*** Begin section ***

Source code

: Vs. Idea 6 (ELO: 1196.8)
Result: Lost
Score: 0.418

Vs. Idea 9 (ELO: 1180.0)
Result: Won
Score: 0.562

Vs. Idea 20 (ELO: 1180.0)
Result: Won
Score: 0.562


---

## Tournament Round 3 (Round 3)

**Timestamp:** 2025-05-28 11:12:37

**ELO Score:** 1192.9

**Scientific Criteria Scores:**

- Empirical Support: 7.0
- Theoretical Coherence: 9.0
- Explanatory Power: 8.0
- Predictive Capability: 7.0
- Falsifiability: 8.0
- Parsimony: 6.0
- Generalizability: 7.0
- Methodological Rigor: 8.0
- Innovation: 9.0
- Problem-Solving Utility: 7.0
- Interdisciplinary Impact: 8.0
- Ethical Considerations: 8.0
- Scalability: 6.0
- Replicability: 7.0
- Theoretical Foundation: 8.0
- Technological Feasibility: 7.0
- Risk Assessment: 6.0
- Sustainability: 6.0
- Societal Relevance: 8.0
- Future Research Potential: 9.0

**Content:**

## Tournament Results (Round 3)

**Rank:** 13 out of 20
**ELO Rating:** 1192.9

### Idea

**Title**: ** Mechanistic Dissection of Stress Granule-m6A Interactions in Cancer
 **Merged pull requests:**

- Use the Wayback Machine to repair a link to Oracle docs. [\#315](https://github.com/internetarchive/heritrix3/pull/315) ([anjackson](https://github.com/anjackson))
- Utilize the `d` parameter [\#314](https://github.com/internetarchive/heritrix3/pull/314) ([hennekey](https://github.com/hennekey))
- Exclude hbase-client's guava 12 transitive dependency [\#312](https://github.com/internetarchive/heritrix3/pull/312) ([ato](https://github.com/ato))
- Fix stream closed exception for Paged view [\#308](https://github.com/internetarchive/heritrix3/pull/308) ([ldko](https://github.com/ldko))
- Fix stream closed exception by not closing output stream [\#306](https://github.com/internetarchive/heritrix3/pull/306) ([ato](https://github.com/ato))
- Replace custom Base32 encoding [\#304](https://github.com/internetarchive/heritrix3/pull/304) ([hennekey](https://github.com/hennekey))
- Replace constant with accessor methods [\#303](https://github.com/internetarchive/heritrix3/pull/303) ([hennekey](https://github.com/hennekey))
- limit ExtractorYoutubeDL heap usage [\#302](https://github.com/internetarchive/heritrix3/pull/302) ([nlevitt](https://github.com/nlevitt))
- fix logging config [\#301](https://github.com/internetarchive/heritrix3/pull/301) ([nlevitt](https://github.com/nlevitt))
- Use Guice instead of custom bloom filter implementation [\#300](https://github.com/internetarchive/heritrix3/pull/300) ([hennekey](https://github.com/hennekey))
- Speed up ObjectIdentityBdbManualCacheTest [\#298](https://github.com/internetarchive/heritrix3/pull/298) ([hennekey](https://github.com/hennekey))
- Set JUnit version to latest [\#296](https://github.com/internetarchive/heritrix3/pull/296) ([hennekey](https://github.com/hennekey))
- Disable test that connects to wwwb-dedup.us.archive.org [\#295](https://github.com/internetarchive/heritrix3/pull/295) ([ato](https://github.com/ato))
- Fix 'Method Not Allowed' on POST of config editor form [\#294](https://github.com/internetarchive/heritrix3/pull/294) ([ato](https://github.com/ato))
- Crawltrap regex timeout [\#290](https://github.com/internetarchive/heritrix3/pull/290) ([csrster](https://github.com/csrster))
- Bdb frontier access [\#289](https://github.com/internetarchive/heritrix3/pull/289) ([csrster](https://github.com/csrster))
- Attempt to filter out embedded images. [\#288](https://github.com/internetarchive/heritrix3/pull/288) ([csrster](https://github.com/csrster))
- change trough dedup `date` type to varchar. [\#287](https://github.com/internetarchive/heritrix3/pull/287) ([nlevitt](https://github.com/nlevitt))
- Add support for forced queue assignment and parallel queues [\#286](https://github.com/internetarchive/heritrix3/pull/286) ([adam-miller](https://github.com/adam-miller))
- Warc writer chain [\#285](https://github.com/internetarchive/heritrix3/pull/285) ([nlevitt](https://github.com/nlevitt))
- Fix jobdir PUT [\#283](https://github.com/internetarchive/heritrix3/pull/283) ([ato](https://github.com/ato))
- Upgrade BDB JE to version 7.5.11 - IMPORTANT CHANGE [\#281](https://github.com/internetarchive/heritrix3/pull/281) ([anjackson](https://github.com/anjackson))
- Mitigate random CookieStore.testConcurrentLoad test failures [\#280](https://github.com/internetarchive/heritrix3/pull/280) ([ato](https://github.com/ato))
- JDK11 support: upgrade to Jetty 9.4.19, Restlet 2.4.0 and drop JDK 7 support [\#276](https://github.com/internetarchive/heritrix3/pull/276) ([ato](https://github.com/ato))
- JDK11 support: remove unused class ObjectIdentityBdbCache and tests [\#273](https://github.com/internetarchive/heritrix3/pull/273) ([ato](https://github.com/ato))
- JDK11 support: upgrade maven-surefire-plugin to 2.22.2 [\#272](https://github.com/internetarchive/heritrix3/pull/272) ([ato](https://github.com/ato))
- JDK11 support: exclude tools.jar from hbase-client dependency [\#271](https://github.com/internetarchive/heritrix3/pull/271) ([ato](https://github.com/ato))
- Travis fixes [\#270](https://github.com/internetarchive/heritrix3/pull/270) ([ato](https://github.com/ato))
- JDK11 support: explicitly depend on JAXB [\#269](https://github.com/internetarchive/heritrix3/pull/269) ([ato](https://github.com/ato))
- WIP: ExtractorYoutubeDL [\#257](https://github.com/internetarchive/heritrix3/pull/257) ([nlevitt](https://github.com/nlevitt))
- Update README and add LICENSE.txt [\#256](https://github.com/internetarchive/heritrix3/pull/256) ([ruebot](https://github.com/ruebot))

*** End section ***

_Your objective_:
Give back the line containing "- change trough" and all the lines after it through the end of the records, unchanged.

_Answer below_:
- change trough dedup `date` type to varchar. [\#287](https://github.com/internetarchive/heritrix3/pull/287) ([nlevitt](https://github.com/nlevitt))
- Add support for forced queue assignment and parallel queues [\#286](https://github.com/internetarchive/heritrix3/pull/286) ([adam-miller](https://github.com/adam-miller))
- Warc writer chain [\#285](https://github.com/internetarchive/heritrix3/pull/285) ([nlevitt](https://github.com/nlevitt))
- Fix jobdir PUT [\#283](https://github.com/internetarchive/heritrix3/pull/283) ([ato](https://github.com/ato))
- Upgrade BDB JE to version 7.5.11 - IMPORTANT CHANGE [\#281](https://github.com/internetarchive/heritrix3/pull/281) ([anjackson](https://github.com/anjackson))
- Mitigate random CookieStore.testConcurrentLoad test failures [\#280](https://github.com/internetarchive/heritrix3/pull/280) ([ato](https://github.com/ato))
- JDK11 support: upgrade to Jetty 9.4.19, Restlet 2.4.0 and drop JDK 7 support [\#276](https://github.com/internetarchive/heritrix3/pull/276) ([ato](https://github.com/ato))
- JDK11 support: remove unused class ObjectIdentityBdbCache and tests [\#273](https://github.com/internetarchive/heritrix3/pull/273) ([ato](https://github.com/ato))
- JDK11 support: upgrade maven-surefire-plugin to 2.22.2 [\#272](https://github.com/internetarchive/heritrix3/pull/272) ([ato](https://github.com/ato))
- JDK11 support: exclude tools.jar from hbase-client dependency [\#271](https://github.com/internetarchive/heritrix3/pull/271) ([ato](https://github.com/ato))
- Travis fixes [\#270](https://github.com/internetarchive/heritrix3/pull/270) ([ato](https://github.com/ato))
- JDK11 support: explicitly depend on JAXB [\#269](https://github.com/internetarchive/heritrix3/pull/269) ([ato](https://github.com/ato))
- WIP: ExtractorYoutubeDL [\#257](https://github.com/internetarchive/heritrix3/pull/257) ([nlevitt](https://github.com/nlevitt))
- Update README and add LICENSE.txt [\#256](https://github.com/internetarchive/heritrix3/pull/256) ([ruebot](https://github.com/ruebot))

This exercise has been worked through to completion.